— Work instructions —
Lines containing the word "cadre" in the data below: say how many, with no other text.

[Saved data entries]
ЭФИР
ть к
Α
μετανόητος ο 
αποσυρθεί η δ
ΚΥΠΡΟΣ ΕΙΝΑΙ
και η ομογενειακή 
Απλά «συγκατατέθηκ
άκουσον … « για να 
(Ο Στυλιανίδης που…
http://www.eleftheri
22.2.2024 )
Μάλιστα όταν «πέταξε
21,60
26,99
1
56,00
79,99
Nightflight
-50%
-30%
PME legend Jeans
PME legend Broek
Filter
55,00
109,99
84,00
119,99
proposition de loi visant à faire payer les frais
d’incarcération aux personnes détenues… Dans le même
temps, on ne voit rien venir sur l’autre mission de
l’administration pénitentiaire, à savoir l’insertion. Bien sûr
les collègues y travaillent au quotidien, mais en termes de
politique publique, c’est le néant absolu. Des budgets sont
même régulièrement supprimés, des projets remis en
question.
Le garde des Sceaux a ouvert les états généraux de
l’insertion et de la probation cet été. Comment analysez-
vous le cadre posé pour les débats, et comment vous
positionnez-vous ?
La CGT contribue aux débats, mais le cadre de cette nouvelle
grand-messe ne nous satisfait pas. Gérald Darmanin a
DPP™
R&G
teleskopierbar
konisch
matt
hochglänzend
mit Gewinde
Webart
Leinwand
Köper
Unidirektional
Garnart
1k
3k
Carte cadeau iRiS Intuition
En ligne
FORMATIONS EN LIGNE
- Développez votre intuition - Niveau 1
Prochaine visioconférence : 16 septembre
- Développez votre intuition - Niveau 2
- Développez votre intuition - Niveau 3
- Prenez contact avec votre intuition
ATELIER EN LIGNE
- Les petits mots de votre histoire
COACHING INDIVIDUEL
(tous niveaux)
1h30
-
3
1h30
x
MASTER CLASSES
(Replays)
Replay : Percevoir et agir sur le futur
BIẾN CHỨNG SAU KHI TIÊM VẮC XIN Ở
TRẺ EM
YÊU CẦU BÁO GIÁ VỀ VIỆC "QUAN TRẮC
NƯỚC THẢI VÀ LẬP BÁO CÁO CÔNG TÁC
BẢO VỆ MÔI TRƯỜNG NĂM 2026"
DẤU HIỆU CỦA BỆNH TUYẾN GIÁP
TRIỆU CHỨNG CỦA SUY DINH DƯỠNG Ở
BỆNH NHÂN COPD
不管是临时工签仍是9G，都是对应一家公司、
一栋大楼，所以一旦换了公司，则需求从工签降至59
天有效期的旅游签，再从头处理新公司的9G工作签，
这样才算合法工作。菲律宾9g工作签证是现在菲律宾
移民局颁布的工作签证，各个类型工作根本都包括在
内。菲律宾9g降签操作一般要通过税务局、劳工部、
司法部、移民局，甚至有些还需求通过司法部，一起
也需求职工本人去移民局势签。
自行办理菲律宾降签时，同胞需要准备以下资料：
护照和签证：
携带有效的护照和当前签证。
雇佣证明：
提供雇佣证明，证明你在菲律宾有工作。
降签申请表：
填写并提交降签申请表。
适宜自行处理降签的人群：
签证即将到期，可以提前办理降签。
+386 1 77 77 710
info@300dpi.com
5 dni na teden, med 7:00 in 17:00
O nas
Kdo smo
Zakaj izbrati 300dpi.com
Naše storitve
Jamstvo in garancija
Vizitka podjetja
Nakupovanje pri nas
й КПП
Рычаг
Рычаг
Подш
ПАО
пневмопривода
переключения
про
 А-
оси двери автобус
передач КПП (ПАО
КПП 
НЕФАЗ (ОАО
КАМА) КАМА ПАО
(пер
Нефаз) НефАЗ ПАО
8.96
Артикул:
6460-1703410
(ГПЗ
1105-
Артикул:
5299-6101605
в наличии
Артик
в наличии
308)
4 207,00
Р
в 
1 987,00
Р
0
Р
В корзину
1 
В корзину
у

— Written solution —
2